Some women wear jewels because of their monetary worth. They believe that there is an inherent value in displaying jewelry which carries a dollar value.
The more it costs, the more it should be shown.
I guess that’s the usual equation.
Only that equation doesn’t really work for me. I am drawn to jewelry that has a whole different kind of value.
I wear my “Alex and Ani” bracelets pretty much every day. I know, right? They are the latest trendy item. For the first time in my entire 58 years of life, I am wearing something that’s actually in fashion. Go figure.

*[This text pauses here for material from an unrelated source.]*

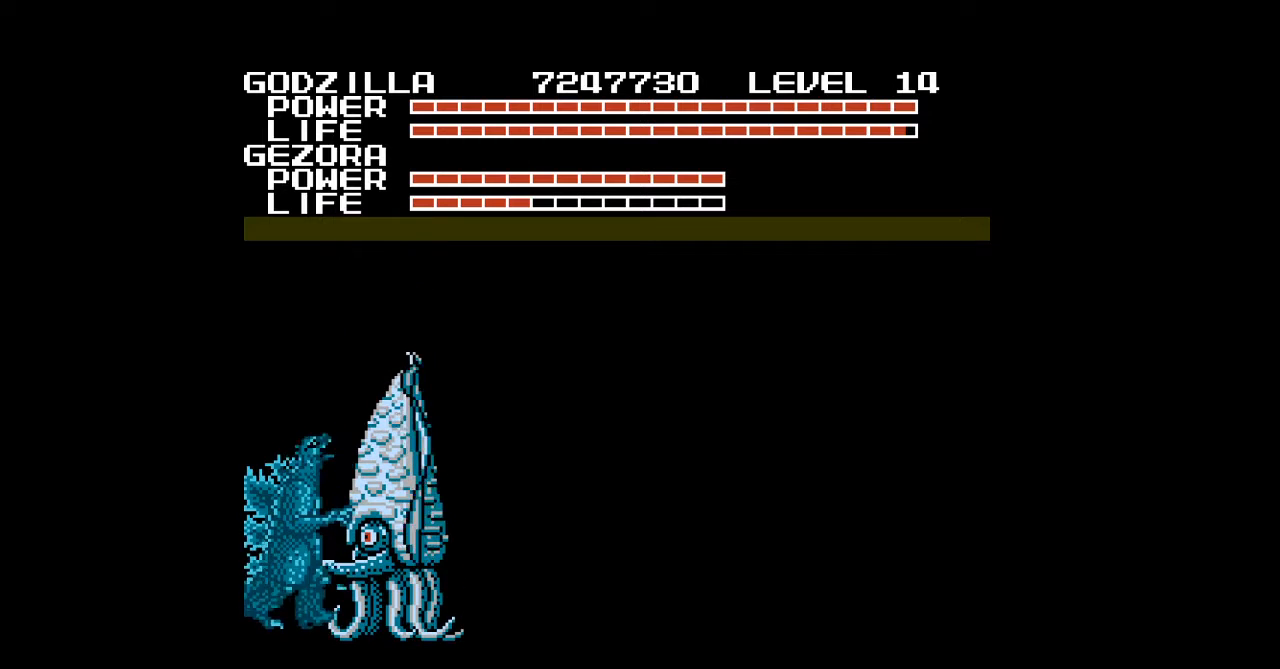
{"buttons": ["DPAD_UP"], "events": []}
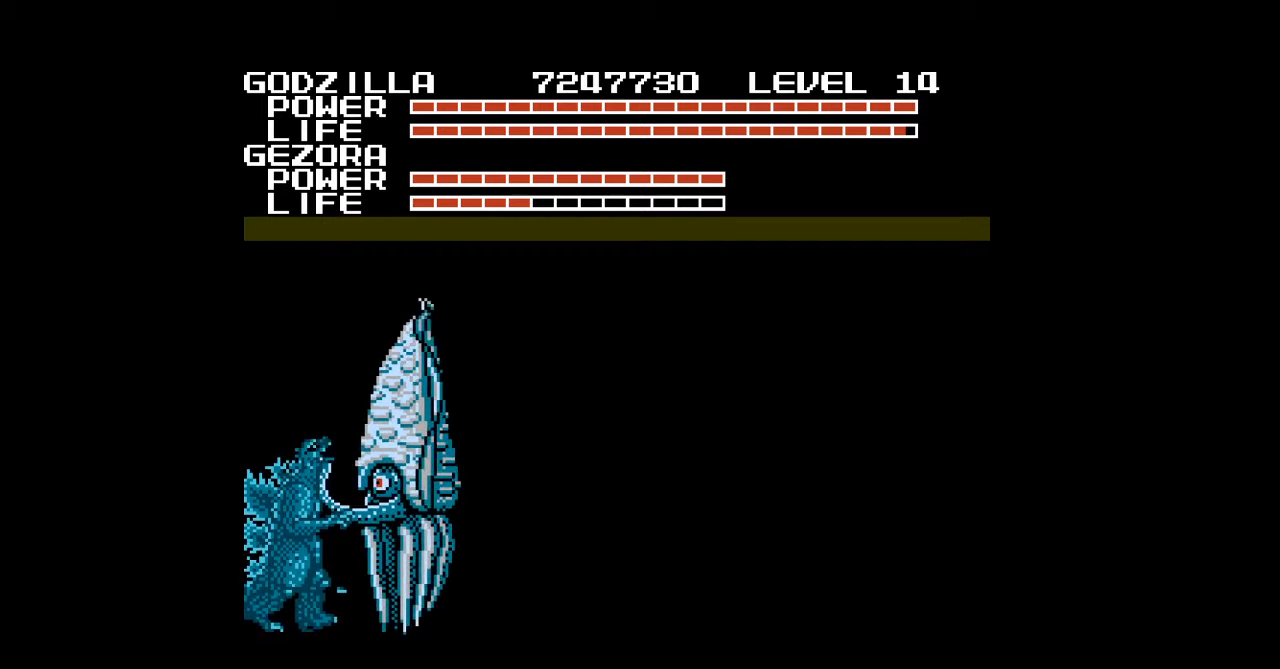
{"buttons": ["B", "DPAD_UP"], "events": [[233, "B", "down"], [267, "B", "up"], [300, "B", "down"], [333, "B", "up"], [367, "B", "down"], [400, "B", "up"], [433, "B", "down"], [467, "B", "up"], [500, "B", "down"]]}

But here’s the funny part: I am not wearing them because they are trendy. I’m not even wearing them because they are made of recycled materials and are therefore morally pure. Nope. I wear them for three reasons. One: They feel good when I slide my fingers through the charms. Two: I love the tinkling sound that they make then they slide against each other as I gesture with my arm toward the board. These are pretty good reasons. But most of all, I love my bracelets because Three: my family and friends have given them to me. They seem to symbolize all of things I most value about myself, and I get to wear those virtues on my wrist. I have one that says, “Mother”, given to me by my children. One that says, “Sister”, given to me by mine. One that is an apple, to show that I am a teacher. One special one that is the “Tree of life” to show that I am one who nurtures.
How cool is that?
I wear other jewelry, too, of course, but none of it is technically “valuable”. I prize the tiny scallop shell that I put on a chain when was a high school student on an exchange program in Tunisia. It symbolizes youth, and daring and adventure. It symbolizes the beauty of the world beyond my boundaries.
I love, too, the silly ten dollar necklace of deep blue beads that I bought when my family was on vacation at “Typhoon Lagoon” in Disney. It isn’t particularly beautiful, but I remember that all three of my kids were by my side when I chose it. I remember that it came to represent the pleasure of doing something impractical, of embracing something that just seemed to capture the happiness of the moment. In those early days of my parenting life, when money was so tight, it was an extreme indulgence to spend those dollars on a funny little necklace. I didn’t realize that I would be pulling it out a dozen years later when I needed to remember those happy family times.
My special jewelry collection includes a necklace that my sons picked out on a college campus because its blues and greens made them think of me. It includes an old piece of amber, given to me by a Russian immigrant in the early 1980’s as a thank you for helping her and her family to find a new life in the United States.
And my list of favorite jewelry also contains a bracelet of tiny porcelain beads that was given to me by my Auntie Jenny, my father’s sister. Jenny was a favorite Aunt, a confidant, a special grown up “friend”. She had never married, as the role of caretaker had fallen upon her when her mother died. I knew her as the woman who stayed to take care of “Pappanonni”, but I also knew her as the Aunt who listened to the latest records, the Aunt who whispered swear words, the Aunt who let us stay up late to paint our fingernails.
One morning when my sister and I were visiting her, Auntie Jenny pulled out a box of her mother’s jewelry. She gave me the bracelet of beautiful white beads, and told me that it had come from Italy, along with my Grandmother.
Every time I put it on my wrist, I feel the threads that bind me to my past, and I am grounded and secured.
The value of jewelry is in its ability to make us feel beautiful. I feel that I am at my most beautiful when I am wearing those symbols that show me who I am. I have the most to offer when I am wearing those little signs that mark me as the person I am most content to be.
If you put them all together, my most valuable pieces would barely be worth the cost of a sandwich. But when you look at the value they carry, they are “beyond rubies”.